* **Problem requirements**
Beneath this task are records; state how many of their lines hold the word "interested", and nothing else.
======== Data to examine ========
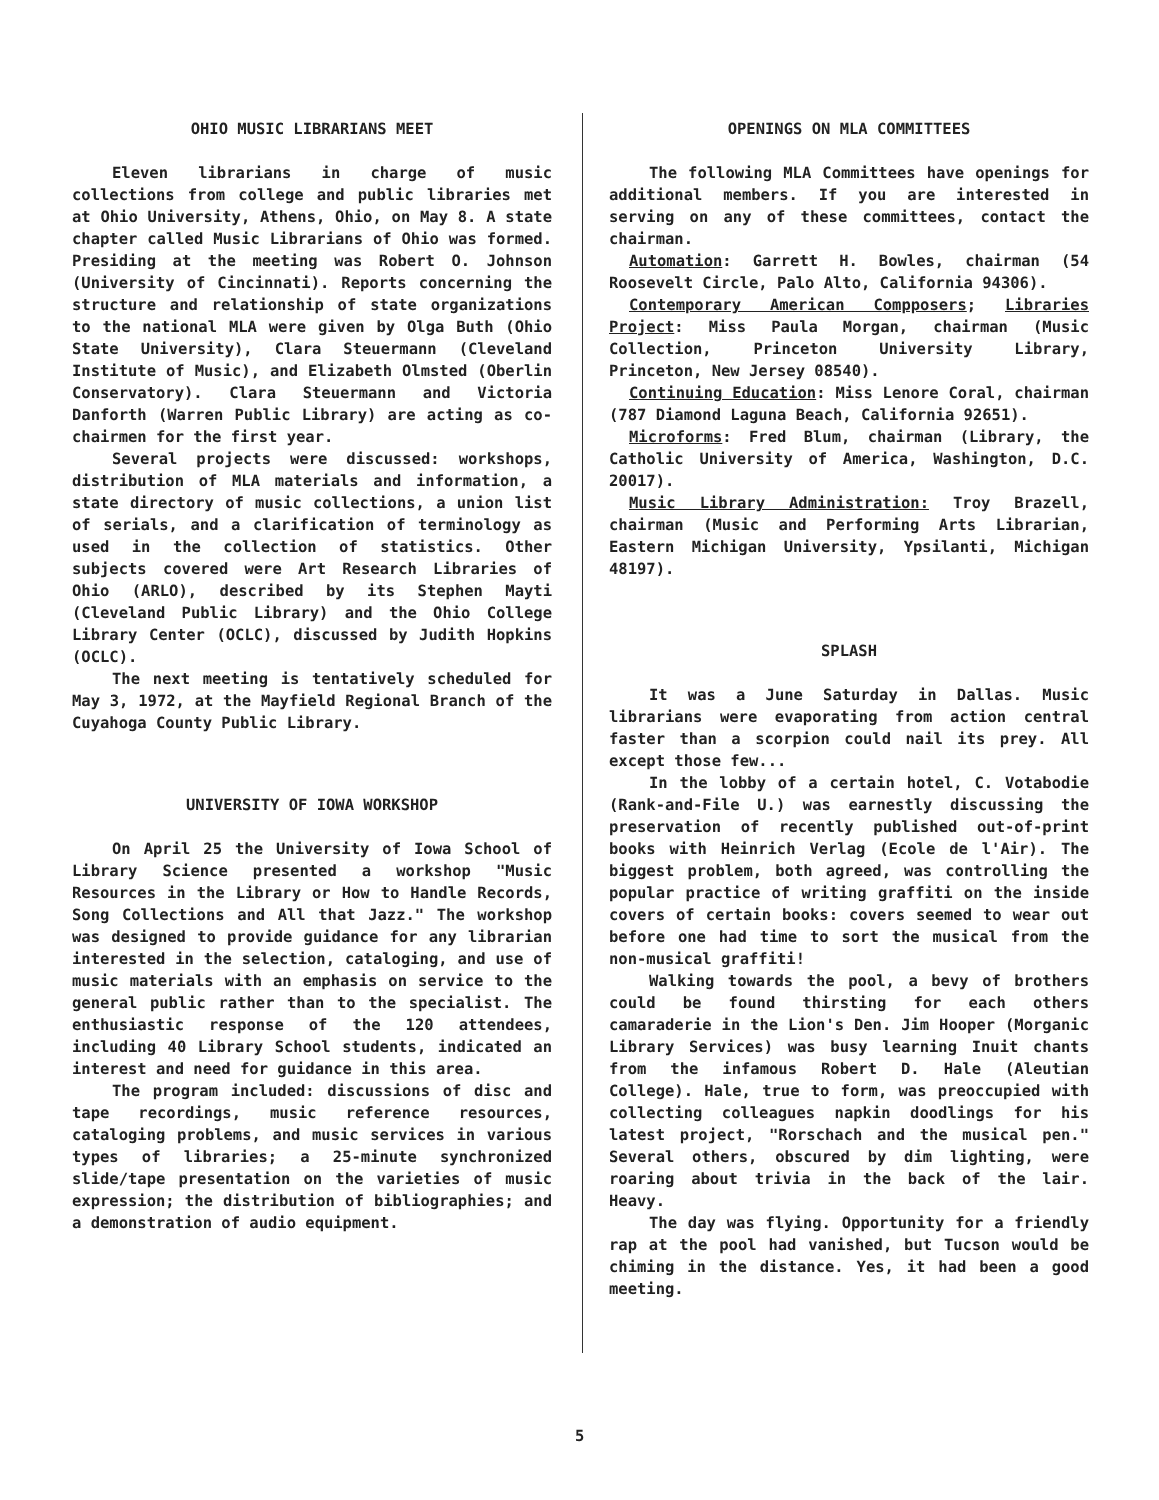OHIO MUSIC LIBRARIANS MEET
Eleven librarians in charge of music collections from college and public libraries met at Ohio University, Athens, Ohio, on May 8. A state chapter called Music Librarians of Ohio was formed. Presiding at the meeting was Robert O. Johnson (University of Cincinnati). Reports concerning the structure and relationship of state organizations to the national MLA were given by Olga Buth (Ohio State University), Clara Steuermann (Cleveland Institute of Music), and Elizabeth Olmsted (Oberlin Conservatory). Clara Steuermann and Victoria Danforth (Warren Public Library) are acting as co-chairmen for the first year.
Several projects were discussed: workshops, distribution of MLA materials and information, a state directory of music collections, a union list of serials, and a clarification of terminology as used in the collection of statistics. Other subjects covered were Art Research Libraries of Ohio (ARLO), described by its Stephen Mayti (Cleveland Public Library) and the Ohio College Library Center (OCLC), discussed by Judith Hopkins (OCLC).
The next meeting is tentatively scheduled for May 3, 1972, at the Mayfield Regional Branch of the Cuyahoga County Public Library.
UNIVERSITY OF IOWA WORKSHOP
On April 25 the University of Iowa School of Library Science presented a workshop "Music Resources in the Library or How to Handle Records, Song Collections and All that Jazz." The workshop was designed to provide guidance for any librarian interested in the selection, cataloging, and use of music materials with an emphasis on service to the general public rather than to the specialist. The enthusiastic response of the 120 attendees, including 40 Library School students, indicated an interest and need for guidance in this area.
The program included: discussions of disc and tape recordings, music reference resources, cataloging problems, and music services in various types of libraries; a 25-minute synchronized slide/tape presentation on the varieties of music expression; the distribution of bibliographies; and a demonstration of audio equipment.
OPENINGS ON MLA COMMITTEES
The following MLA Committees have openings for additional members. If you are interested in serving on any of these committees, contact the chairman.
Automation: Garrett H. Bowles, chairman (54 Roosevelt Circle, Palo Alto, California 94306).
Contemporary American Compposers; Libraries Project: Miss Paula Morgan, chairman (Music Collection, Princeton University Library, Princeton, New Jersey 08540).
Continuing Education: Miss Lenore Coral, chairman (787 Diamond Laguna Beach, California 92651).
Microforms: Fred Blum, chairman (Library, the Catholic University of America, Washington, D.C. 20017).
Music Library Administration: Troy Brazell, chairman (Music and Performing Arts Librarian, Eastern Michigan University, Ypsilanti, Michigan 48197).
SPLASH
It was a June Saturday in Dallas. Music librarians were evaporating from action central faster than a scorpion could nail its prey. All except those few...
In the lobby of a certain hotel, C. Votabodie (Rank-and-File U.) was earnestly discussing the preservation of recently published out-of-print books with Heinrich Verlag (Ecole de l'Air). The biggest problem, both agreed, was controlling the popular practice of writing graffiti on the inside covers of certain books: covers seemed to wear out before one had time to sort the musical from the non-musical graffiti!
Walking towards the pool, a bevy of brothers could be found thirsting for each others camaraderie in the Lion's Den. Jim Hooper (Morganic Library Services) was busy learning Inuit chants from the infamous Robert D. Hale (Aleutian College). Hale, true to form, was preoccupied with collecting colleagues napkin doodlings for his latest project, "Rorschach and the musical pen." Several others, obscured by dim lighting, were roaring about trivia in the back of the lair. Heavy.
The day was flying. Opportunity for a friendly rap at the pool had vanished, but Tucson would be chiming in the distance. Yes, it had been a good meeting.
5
========
======== Data to examine ========
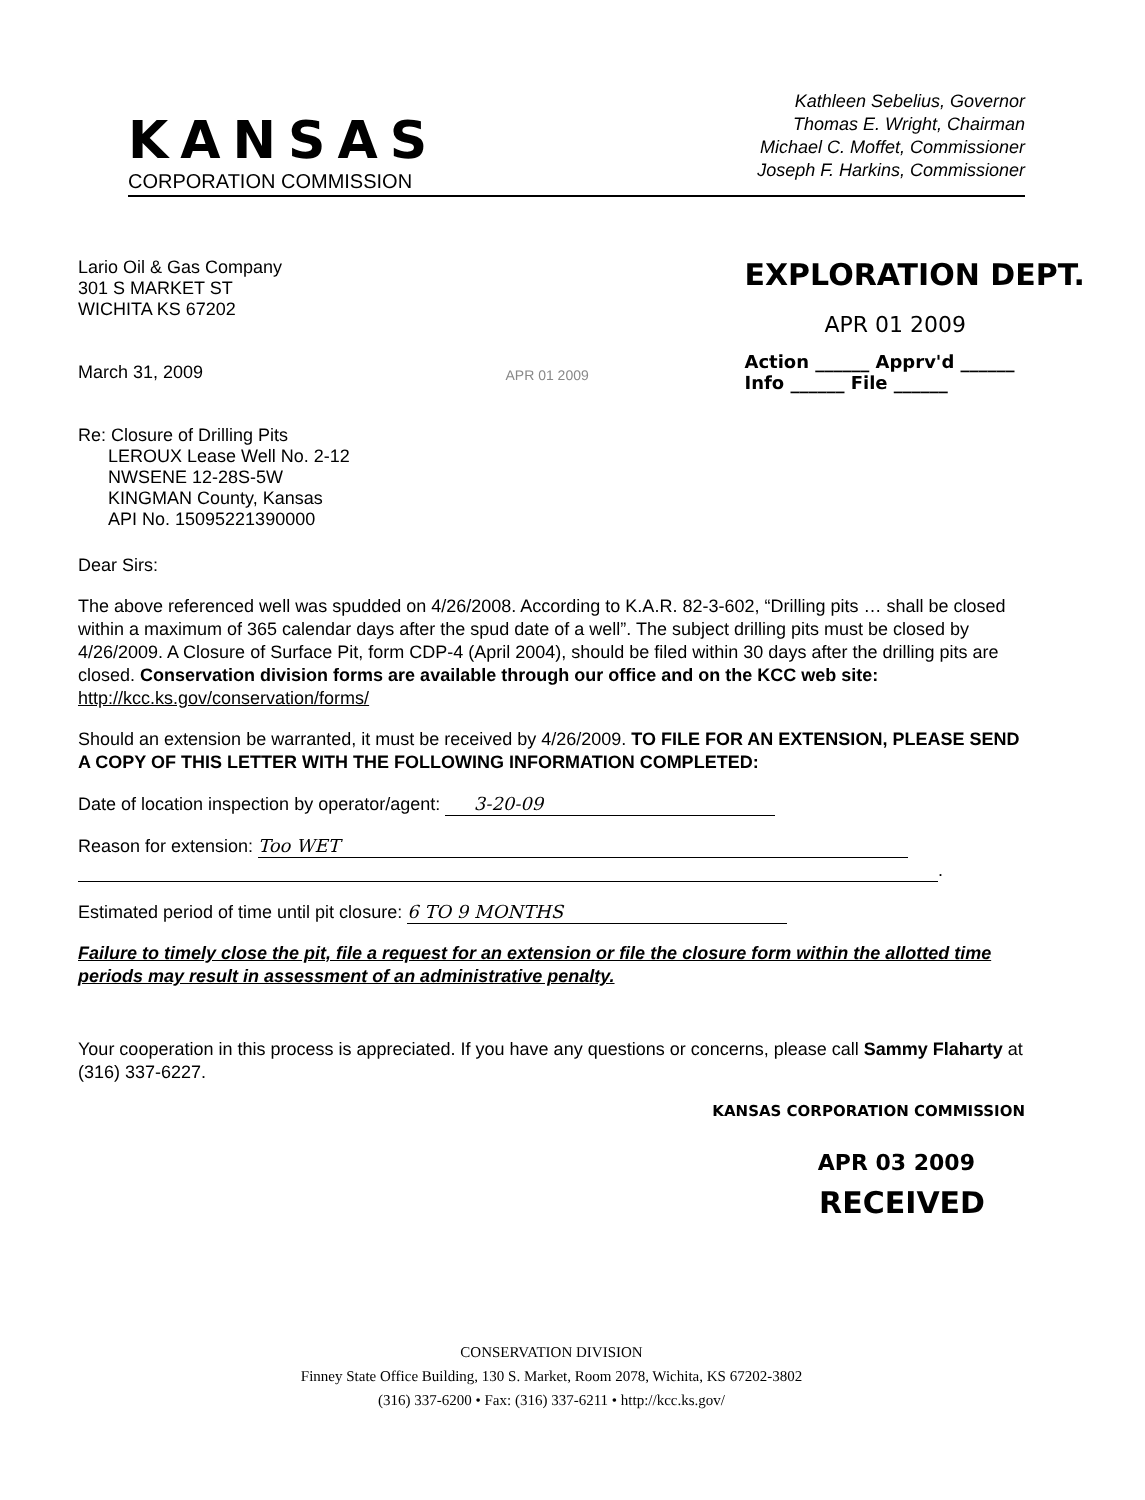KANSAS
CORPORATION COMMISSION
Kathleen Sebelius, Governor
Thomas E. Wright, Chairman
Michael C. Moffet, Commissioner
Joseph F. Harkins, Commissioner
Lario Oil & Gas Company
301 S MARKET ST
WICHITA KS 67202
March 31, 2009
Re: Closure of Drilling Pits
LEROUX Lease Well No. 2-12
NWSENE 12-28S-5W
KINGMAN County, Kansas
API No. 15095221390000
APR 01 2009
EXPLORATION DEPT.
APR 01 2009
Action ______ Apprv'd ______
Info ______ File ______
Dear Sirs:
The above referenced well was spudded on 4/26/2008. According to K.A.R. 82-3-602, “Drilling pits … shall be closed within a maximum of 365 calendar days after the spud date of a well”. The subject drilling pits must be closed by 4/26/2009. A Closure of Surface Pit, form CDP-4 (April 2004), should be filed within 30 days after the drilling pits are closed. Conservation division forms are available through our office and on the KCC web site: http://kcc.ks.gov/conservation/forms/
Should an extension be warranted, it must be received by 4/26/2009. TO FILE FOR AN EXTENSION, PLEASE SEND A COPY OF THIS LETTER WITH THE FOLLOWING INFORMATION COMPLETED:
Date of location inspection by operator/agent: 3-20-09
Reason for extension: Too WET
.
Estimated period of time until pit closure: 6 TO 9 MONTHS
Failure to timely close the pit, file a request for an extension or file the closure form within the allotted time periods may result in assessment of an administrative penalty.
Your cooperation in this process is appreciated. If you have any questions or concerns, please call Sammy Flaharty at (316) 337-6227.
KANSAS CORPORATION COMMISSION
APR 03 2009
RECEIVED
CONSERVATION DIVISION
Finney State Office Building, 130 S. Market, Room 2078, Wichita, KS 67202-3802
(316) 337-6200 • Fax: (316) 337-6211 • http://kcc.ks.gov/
========
* **Worked solution**
2